Oireachtas Joint and Select Committees

Wednesday, 17 October 2018

Joint Oireachtas Committee on Rural and Community Development

Estimates for Public Services 2018
Vote 42- Department of Rural and Community Development

10:30 am

Photo of Lynn RuaneLynn Ruane (Independent) | Oireachtas source

I am not usually at the committee, but I have come for the community development aspect of the matter. It is clear from the contributions made so far that a huge amount of much-needed work is being done in rural Ireland. I apologise in advance for being a buzzkill when I bring the discussion back to community development in some of the poorest urban areas. The issue has fallen off the cliff both for the committee and the Department. Even the press release that was issued from the committee included the words "discuss rural spending". I think something has been lost in translation with regard to the brief of the Department of Rural and Community Development. When it was first set up, I was quite excited, having come from the community sector. I was a community development worker for a long time. After years and years, dating back to Deputy Éamon Ó Cuív's time in 2002, I felt the systematic destruction of the community sector and the abolition of community development projects, CDPs, had left it in disarray.

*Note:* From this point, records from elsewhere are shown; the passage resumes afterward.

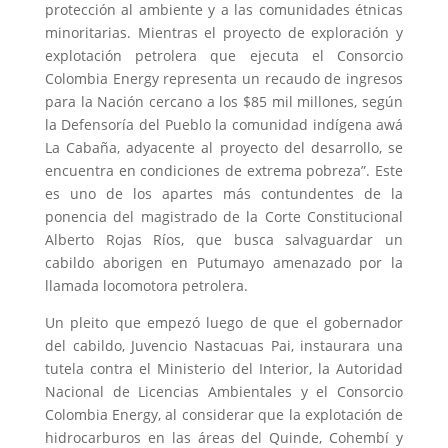
protección al ambiente y a las comunidades étnicas
minoritarias. Mientras el proyecto de exploración y
explotación petrolera que ejecuta el Consorcio
Colombia Energy representa un recaudo de ingresos
para la Nación cercano a los $85 mil millones, según
la Defensoría del Pueblo la comunidad indígena awá
La Cabaña, adyacente al proyecto del desarrollo, se
encuentra en condiciones de extrema pobreza”. Este
es uno de los apartes más contundentes de la
ponencia del magistrado de la Corte Constitucional
Alberto Rojas Ríos, que busca salvaguardar un
cabildo aborigen en Putumayo amenazado por la
llamada locomotora petrolera.
Un pleito que empezó luego de que el gobernador
del cabildo, Juvencio Nastacuas Pai, instaurara una
tutela contra el Ministerio del Interior, la Autoridad
Nacional de Licencias Ambientales y el Consorcio
Colombia Energy, al considerar que la explotación de
hidrocarburos en las áreas del Quinde, Cohembí y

It has moved from being a sector focused on social inclusion, addressing poverty and inequality and which played a crucial role during the years in critiquing State policy to being told to desist from campaigning and the closure of 19 of 180 CDPs in 2008, with those remaining being dissolved later. Local workers were taken over by managers who were not local and did not understand the target or approach needed in communities which had been destroyed by poverty and various social issues.

Coming from the community sector, the Department's community development brief covers one of the most important aspects of life in the community sector. It includes everything from addiction to the high rates of suicide and children being taken into care since the family resource structure was affected. In working class communities we have seen a rise in the number of children going into care since the CDPs and family resource centres were practically dismantled. The level of expenditure under the social inclusion and community activation programme, SICAP, is €40 million. SICAP needs to be completely reformed and restructured. There is no longer local autonomy whereby local communities are empowered to be involved in decision-making. It needs to be reinstated. By 2009, it was estimated that up to 41% of funding had been taken out of the community sector, compared to a figure of 7% across all other sectors. Effectively local community development programmes had replaced grassroots community development, which has lost its meaning. The words "community development" are still being used, but the process has become market-driven and about employment activation more than enhancing and empowering communities and building capacity within them to be able to address poverty at grassroots level.

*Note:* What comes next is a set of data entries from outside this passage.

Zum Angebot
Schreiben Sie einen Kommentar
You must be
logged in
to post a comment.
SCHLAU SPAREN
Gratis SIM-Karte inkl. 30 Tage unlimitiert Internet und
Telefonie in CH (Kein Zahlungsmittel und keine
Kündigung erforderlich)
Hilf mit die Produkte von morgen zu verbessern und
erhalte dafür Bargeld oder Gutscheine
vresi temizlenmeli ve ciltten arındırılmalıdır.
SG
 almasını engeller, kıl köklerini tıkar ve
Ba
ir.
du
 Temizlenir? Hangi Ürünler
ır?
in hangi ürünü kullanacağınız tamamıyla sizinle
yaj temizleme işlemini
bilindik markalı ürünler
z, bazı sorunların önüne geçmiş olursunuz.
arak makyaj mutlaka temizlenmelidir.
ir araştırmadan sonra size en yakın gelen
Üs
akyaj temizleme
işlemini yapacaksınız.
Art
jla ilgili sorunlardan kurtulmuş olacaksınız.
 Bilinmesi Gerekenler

Perhaps it is lost within the wider Department. The rural and regional development brief is understandably large and I understand the attention it needs, but the role of community development has become lost in the championing, not only by the Minister's Department. Politically, in general, there do not seem to be champions for the local community development structure. I have certainly looked in on this committee since it was set up. There was a position for either Senator Grace O'Sullivan or I, but I said I would step back and that she could take it. I have watched it, but I have not seen the community development aspect being considered to address poverty and social exclusion. We need to look at restoring funding to that sector and adopting some targeted approaches.

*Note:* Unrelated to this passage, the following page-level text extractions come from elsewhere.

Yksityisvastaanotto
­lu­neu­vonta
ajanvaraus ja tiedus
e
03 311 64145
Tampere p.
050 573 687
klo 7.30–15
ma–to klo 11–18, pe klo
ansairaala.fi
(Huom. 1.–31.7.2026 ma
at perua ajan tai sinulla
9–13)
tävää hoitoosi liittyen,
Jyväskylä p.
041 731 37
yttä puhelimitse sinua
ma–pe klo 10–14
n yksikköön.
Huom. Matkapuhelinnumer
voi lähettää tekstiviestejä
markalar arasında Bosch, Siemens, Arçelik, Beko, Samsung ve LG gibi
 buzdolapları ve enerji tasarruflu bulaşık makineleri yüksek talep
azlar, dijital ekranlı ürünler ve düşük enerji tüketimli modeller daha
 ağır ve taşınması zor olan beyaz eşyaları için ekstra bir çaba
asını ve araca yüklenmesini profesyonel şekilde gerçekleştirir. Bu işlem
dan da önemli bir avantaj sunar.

There will be a launch of a report in a few weeks, which unfortunately I cannot give to the committee now, that deals with the systematic destruction of community development and the impact of that. My request to the witnesses at this point is to let me support them and the Department in refocusing some of those efforts towards community development. Maybe we need to carry out some sort of review or analysis of what has happened in the past ten years within the community sector and the effect that the cuts and the restructuring have had. We can look also at reinstating a significant portion of that funding and be willing to look at the failings of both the social inclusion and community activation programme, SICAP, and of the kind of managerialism that has set in in the community sector where people from outside the community sector have come in with a very business-like model which is being imposed at a local level and is simply not working.

I have come here today to put some of these issues back on the agenda. The communities I work with, like north Clondalkin, for example, would remind a person of the 1960s, such is the lack of investment. The community is completely destroyed. It is a similar situation in Inchicore, Athy, and west Tallaght when one looks at the family resource structure. I have been meeting people in those communities and some of them did not even know that community development was within this Department. I had to tell many of the communities that there was a Minister in place in control of this. There a lack of acknowledgement or distance between them and the community development sector where people view this sector as involving rural development only. Perhaps we should do something to change that perception and put the urban question, as it were, in terms of the poorest communities in urban centres. I will bring those community sectors together and the Minister and his Department could meet us and be brought up to speed with the situation.

I am aware that this destruction started long ago before the Minister came to this Department, so I am not pointing any finger in his direction. That said, decision-making was brought back to the centre of the Department and the State and the amazing work that was happening on the ground was completely disempowered and disenfranchised.

I would look forward to having the opportunity to engage with and support the Minister and his Department in bringing some of these issues to the fore, to helping those communities that are struggling, and to looking at the current structure of SICAP.